## [WORK REQUEST]
Wherever an image appears in the data, omit it and copy all the remaining text word for word.

## [DATA SHOWN]
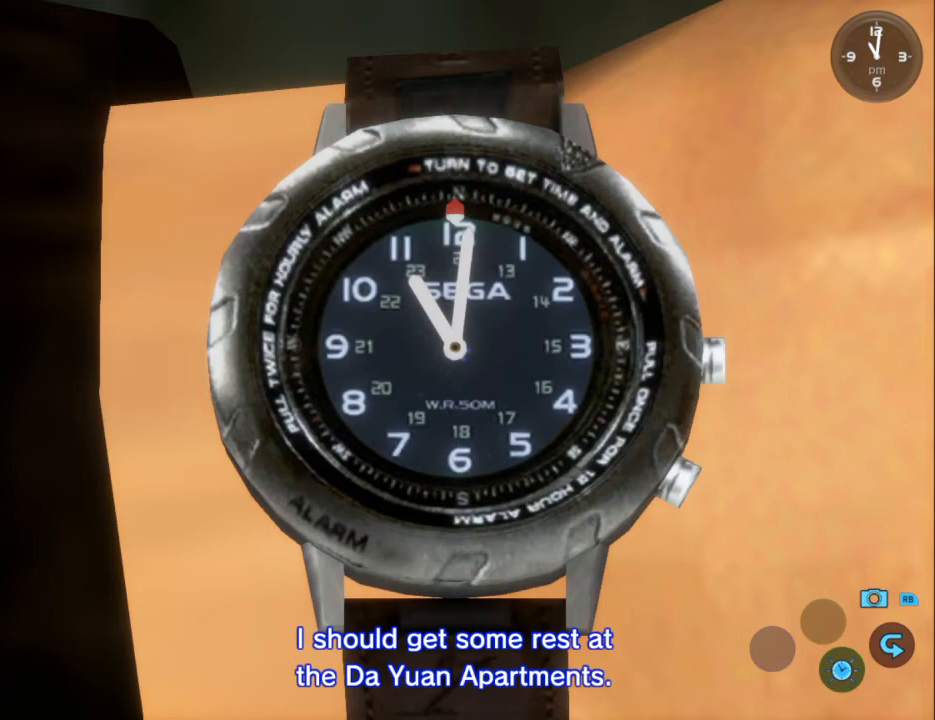
{"buttons": [], "left_stick": "center", "right_stick": "center", "events": [[33, "B", "up"], [133, "B", "down"], [200, "B", "up"], [267, "B", "down"], [367, "B", "up"], [433, "B", "down"], [500, "B", "up"]]}
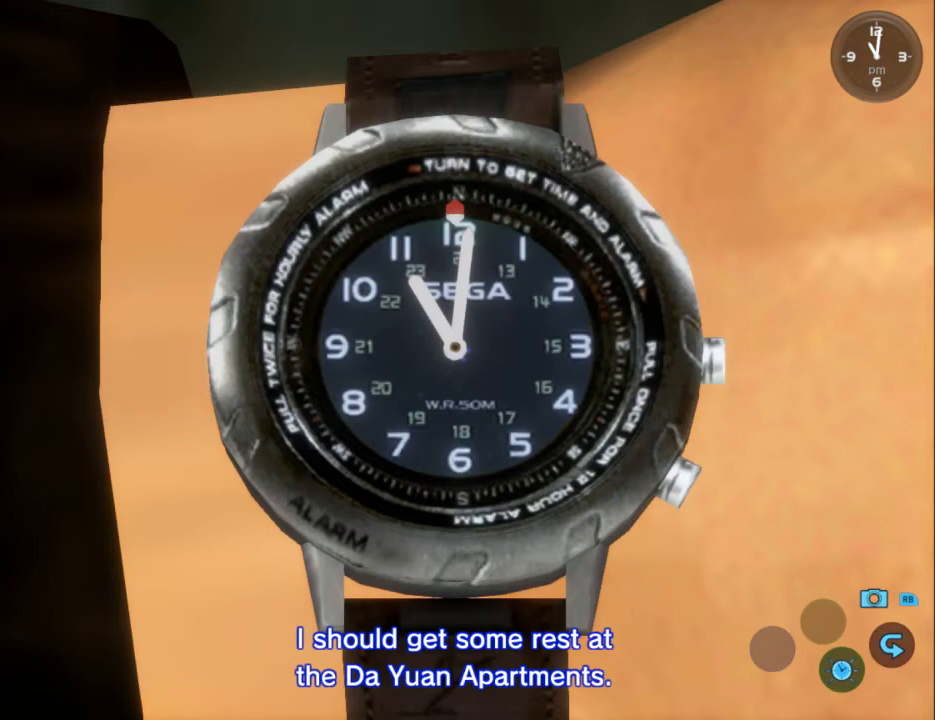
{"buttons": [], "left_stick": "center", "right_stick": "center", "events": [[67, "B", "down"], [167, "B", "up"], [233, "B", "down"], [333, "B", "up"], [400, "B", "down"], [467, "B", "up"]]}
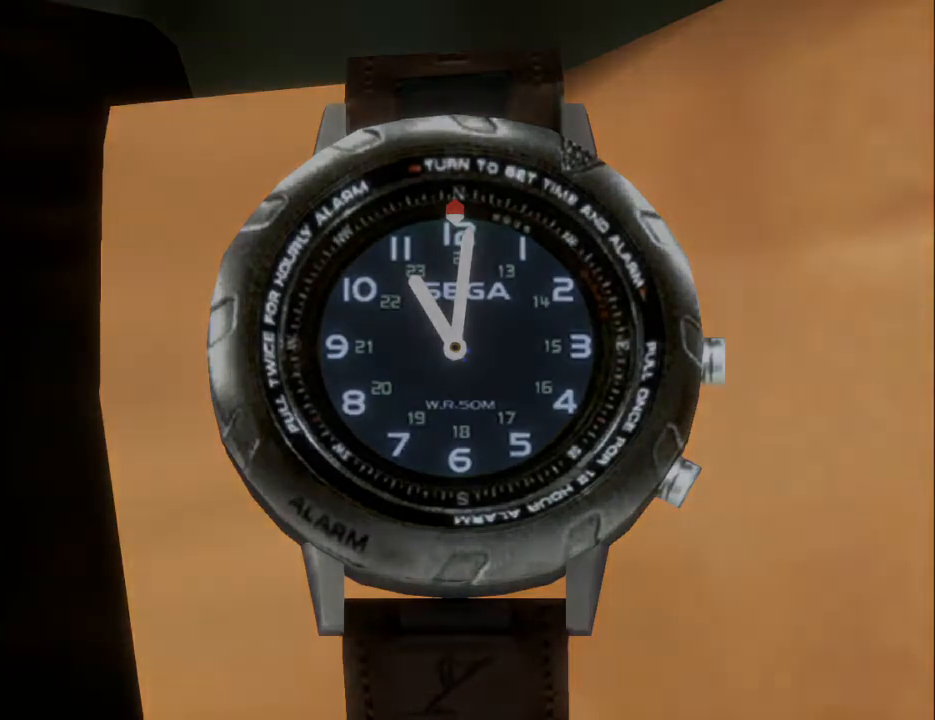
{"buttons": ["B"], "left_stick": "center", "right_stick": "center", "events": [[33, "B", "down"], [100, "B", "up"], [200, "B", "down"], [267, "B", "up"], [333, "B", "down"], [400, "B", "up"], [467, "B", "down"]]}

## [RESULT OF THE EXERCISE]
{"buttons": [], "left_stick": "center", "right_stick": "center", "events": [[33, "B", "up"], [133, "B", "down"], [200, "B", "up"], [267, "B", "down"], [367, "B", "up"], [433, "B", "down"], [500, "B", "up"]]}
{"buttons": [], "left_stick": "center", "right_stick": "center", "events": [[67, "B", "down"], [167, "B", "up"], [233, "B", "down"], [333, "B", "up"], [400, "B", "down"], [467, "B", "up"]]}
{"buttons": ["B"], "left_stick": "center", "right_stick": "center", "events": [[33, "B", "down"], [100, "B", "up"], [200, "B", "down"], [267, "B", "up"], [333, "B", "down"], [400, "B", "up"], [467, "B", "down"]]}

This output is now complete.